Well, I was playing with the UFO and please allow me to share a solution that is good for those who don't want to remember too many routines or generators!

Rubik's UFO numbering:

Top side:

*** 6 *** 1 ***

5 ********* 2

*** 4 *** 3 ***

Bottom side (imaginary view from the top side):

***12 *** 7 ***

11 ********* 8

*** 10 *** 9 ***

There are four generators in total

a = vertical right flip

b = lower (diagonal) right flip

c = upper (diagonal) right flip

d = clockwise rotation of front side

I used the GAP program to find those sequences (don't get me wrong, there may be simpler ones, but those I already found are easy enough to remember).

The code shows more clearly how the generators a,b,c and d act on the puzzle.

Code for generating the group:

a:=(1,9)(2,8)(3,7);

b:=(2,10)(3,9)(4,8);

c:=(1,7)(6,8)(2,12);

d:=(1,2,3,4,5,6);

G:=Group(a,b,c,d);

Order(G);

The required algorithms (

which are the only things required to remember in order to solve the puzzle) are two:

ddda da dbc (must be applied

SEVEN times) which swaps 1 and 8 and keeps all the rest invariant.

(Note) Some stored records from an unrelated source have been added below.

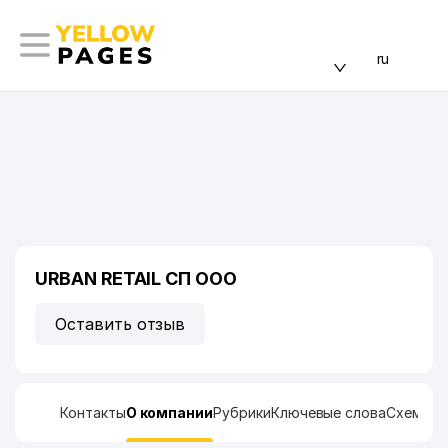
ru
URBAN RETAIL СП ООО
Оставить отзыв
Контакты
О компании
Рубрики
Ключевые слова
Схема п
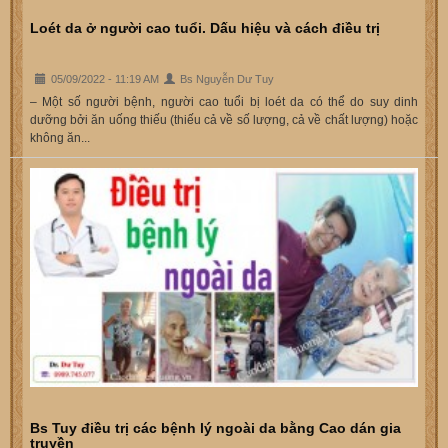
Loét da ở người cao tuổi. Dấu hiệu và cách điều trị
05/09/2022 - 11:19 AM
Bs Nguyễn Dư Tuy
– Một số người bệnh, người cao tuổi bị loét da có thể do suy dinh
dưỡng bởi ăn uống thiếu (thiếu cả về số lượng, cả về chất lượng) hoặc
không ăn...
Bs Tuy điều trị các bệnh lý ngoài da bằng Cao dán gia
truyền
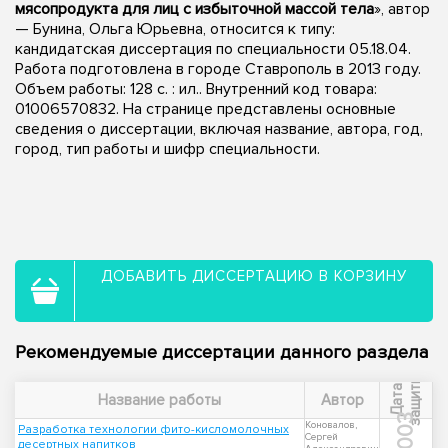
мясопродукта для лиц с избыточной массой тела
», автор
— Бунина, Ольга Юрьевна, относится к типу:
кандидатская диссертация по специальности 05.18.04.
Работа подготовлена в городе Ставрополь в 2013 году.
Объем работы: 128 с. : ил.. Внутренний код товара:
01006570832. На странице представлены основные
сведения о диссертации, включая название, автора, год,
город, тип работы и шифр специальности.
ДОБАВИТЬ ДИССЕРТАЦИЮ В КОРЗИНУ
Рекомендуемые диссертации данного раздела
ы
Д
а
т
а
з
а
щ
и
т
Название работы
Автор
2003
Коновалов,
Разработка технологии фито-кисломолочных
Сергей
десертных напитков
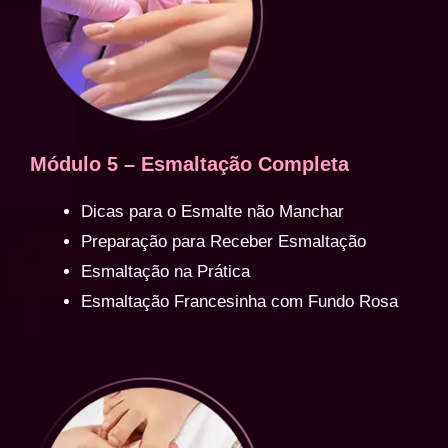
Módulo 5 – Esmaltação Completa
Dicas para o Esmalte não Manchar
Preparação para Receber Esmaltação
Esmaltação na Prática
Esmaltação Francesinha com Fundo Rosa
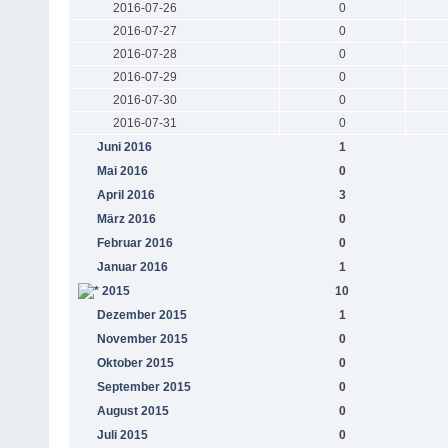
2016-07-26
0
2016-07-27
0
2016-07-28
0
2016-07-29
0
2016-07-30
0
2016-07-31
0
Juni 2016
1
Mai 2016
0
April 2016
3
März 2016
0
Februar 2016
0
Januar 2016
1
2015
10
Dezember 2015
1
November 2015
0
Oktober 2015
0
September 2015
0
August 2015
0
Juli 2015
0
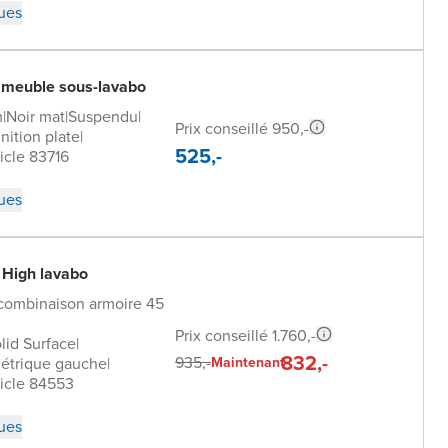
ques
 meuble sous-lavabo
m
|
Noir mat
|
Suspendu
|
Prix conseillé 950,-
inition plate
|
525,-
icle 83716
ques
 High lavabo
combinaison armoire 45
Prix conseillé 1.760,-
lid Surface
|
832,-
935,-
étrique gauche
|
Maintenant
icle 84553
ques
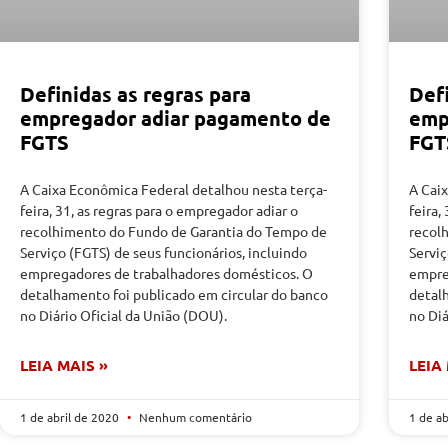
Definidas as regras para
Defi
empregador adiar pagamento de
emp
FGTS
FGT
A Caixa Econômica Federal detalhou nesta terça-
A Cai
feira, 31, as regras para o empregador adiar o
feira,
recolhimento do Fundo de Garantia do Tempo de
recol
Serviço (FGTS) de seus funcionários, incluindo
Serviç
empregadores de trabalhadores domésticos. O
empre
detalhamento foi publicado em circular do banco
detal
no Diário Oficial da União (DOU).
no Diá
LEIA MAIS »
LEIA
1 de abril de 2020
Nenhum comentário
1 de a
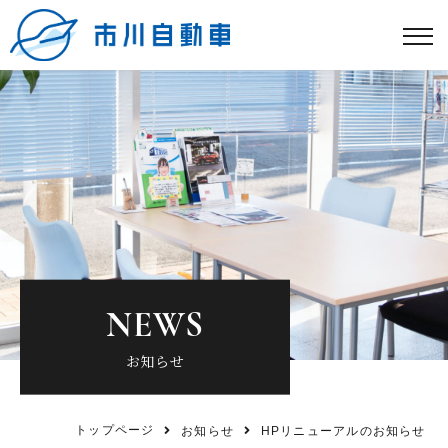
NEWS
お知らせ
トップページ
お知らせ
HPリニューアルのお知らせ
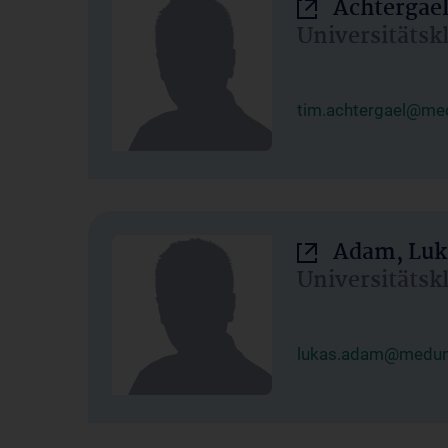
Achtergael
Universitätsk
tim.achtergael@med
Adam, Luk
Universitätsk
lukas.adam@meduni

ad bdddd cd (mus be applied

THREE times) which swaps 1 and 7 and keeps all the rest invariant.

corresponding GAP code:

(d^3*a*d*a*d*b*c*)^7; equals (1,8)

(a*d*b*d^4*c*d)^3; equals (1, 7)

It can be mathematically proved, that the above two algorithms are enough to bring the Rubik's UFO into a state where only flips (and no rotations) are required to completely solve it. It all depends on targeting the correct pieces you need to swap. And since there are only 96 combinations of them in that state, there shouldn't be any trouble... right? RIGHT???

I realise that there may be simpler formulas, but in a memory point of view (where, the less defined, the better) and if you don't mind applying a simple algorithm seven times (until your fingers get blisters), I think this is not a bad method!

I hope you like it!

Peter

PS In most of times I mixed it and solved it, I only used the first algorithm!!! (that swaps 1 and 8).